* **Exercise objective**
Read the data that follows. Then repeat it exactly.

* **Recorded data**
·····

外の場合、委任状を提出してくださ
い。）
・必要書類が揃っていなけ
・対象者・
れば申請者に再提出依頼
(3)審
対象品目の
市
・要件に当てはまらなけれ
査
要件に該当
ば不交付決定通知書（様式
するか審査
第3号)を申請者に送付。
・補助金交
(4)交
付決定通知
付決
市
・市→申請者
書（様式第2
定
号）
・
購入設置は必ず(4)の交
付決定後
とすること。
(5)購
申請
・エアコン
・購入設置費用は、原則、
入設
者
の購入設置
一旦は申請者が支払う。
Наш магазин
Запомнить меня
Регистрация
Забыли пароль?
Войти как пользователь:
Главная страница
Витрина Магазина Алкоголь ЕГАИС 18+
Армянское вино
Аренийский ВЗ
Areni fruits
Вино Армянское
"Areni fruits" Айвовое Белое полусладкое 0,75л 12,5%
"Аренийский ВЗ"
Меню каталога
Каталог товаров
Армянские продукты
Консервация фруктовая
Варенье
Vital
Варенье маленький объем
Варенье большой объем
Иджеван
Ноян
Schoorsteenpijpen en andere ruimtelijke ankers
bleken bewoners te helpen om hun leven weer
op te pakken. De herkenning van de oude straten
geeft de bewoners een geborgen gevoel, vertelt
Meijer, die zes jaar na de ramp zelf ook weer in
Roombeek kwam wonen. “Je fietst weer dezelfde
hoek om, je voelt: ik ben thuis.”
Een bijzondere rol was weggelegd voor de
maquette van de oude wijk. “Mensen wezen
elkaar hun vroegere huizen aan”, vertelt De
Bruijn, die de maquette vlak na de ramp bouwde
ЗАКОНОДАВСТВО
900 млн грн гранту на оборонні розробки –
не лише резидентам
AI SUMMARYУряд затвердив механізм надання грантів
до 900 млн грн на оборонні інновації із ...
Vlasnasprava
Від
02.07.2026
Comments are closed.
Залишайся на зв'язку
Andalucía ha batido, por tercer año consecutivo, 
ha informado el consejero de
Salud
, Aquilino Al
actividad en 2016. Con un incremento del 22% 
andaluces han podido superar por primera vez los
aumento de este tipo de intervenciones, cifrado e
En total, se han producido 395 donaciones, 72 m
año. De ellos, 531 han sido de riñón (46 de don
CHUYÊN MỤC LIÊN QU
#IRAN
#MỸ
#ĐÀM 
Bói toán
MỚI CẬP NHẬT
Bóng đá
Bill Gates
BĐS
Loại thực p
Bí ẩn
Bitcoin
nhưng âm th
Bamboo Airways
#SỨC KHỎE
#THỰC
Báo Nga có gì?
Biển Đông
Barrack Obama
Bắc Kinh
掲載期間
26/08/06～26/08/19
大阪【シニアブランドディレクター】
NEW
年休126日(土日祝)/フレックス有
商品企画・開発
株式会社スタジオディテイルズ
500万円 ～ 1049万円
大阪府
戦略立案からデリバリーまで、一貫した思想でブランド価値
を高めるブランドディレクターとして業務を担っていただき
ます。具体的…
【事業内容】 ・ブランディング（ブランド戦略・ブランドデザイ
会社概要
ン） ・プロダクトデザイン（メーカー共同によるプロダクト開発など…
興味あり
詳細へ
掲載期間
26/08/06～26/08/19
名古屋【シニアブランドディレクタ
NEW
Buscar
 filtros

·····

* **Solution**
外の場合、委任状を提出してくださ
い。）
・必要書類が揃っていなけ
・対象者・
れば申請者に再提出依頼
(3)審
対象品目の
市
・要件に当てはまらなけれ
査
要件に該当
ば不交付決定通知書（様式
するか審査
第3号)を申請者に送付。
・補助金交
(4)交
付決定通知
付決
市
・市→申請者
書（様式第2
定
号）
・
購入設置は必ず(4)の交
付決定後
とすること。
(5)購
申請
・エアコン
・購入設置費用は、原則、
入設
者
の購入設置
一旦は申請者が支払う。
Наш магазин
Запомнить меня
Регистрация
Забыли пароль?
Войти как пользователь:
Главная страница
Витрина Магазина Алкоголь ЕГАИС 18+
Армянское вино
Аренийский ВЗ
Areni fruits
Вино Армянское
"Areni fruits" Айвовое Белое полусладкое 0,75л 12,5%
"Аренийский ВЗ"
Меню каталога
Каталог товаров
Армянские продукты
Консервация фруктовая
Варенье
Vital
Варенье маленький объем
Варенье большой объем
Иджеван
Ноян
Schoorsteenpijpen en andere ruimtelijke ankers
bleken bewoners te helpen om hun leven weer
op te pakken. De herkenning van de oude straten
geeft de bewoners een geborgen gevoel, vertelt
Meijer, die zes jaar na de ramp zelf ook weer in
Roombeek kwam wonen. “Je fietst weer dezelfde
hoek om, je voelt: ik ben thuis.”
Een bijzondere rol was weggelegd voor de
maquette van de oude wijk. “Mensen wezen
elkaar hun vroegere huizen aan”, vertelt De
Bruijn, die de maquette vlak na de ramp bouwde
ЗАКОНОДАВСТВО
900 млн грн гранту на оборонні розробки –
не лише резидентам
AI SUMMARYУряд затвердив механізм надання грантів
до 900 млн грн на оборонні інновації із ...
Vlasnasprava
Від
02.07.2026
Comments are closed.
Залишайся на зв'язку
Andalucía ha batido, por tercer año consecutivo, 
ha informado el consejero de
Salud
, Aquilino Al
actividad en 2016. Con un incremento del 22% 
andaluces han podido superar por primera vez los
aumento de este tipo de intervenciones, cifrado e
En total, se han producido 395 donaciones, 72 m
año. De ellos, 531 han sido de riñón (46 de don
CHUYÊN MỤC LIÊN QU
#IRAN
#MỸ
#ĐÀM 
Bói toán
MỚI CẬP NHẬT
Bóng đá
Bill Gates
BĐS
Loại thực p
Bí ẩn
Bitcoin
nhưng âm th
Bamboo Airways
#SỨC KHỎE
#THỰC
Báo Nga có gì?
Biển Đông
Barrack Obama
Bắc Kinh
掲載期間
26/08/06～26/08/19
大阪【シニアブランドディレクター】
NEW
年休126日(土日祝)/フレックス有
商品企画・開発
株式会社スタジオディテイルズ
500万円 ～ 1049万円
大阪府
戦略立案からデリバリーまで、一貫した思想でブランド価値
を高めるブランドディレクターとして業務を担っていただき
ます。具体的…
【事業内容】 ・ブランディング（ブランド戦略・ブランドデザイ
会社概要
ン） ・プロダクトデザイン（メーカー共同によるプロダクト開発など…
興味あり
詳細へ
掲載期間
26/08/06～26/08/19
名古屋【シニアブランドディレクタ
NEW
Buscar
 filtros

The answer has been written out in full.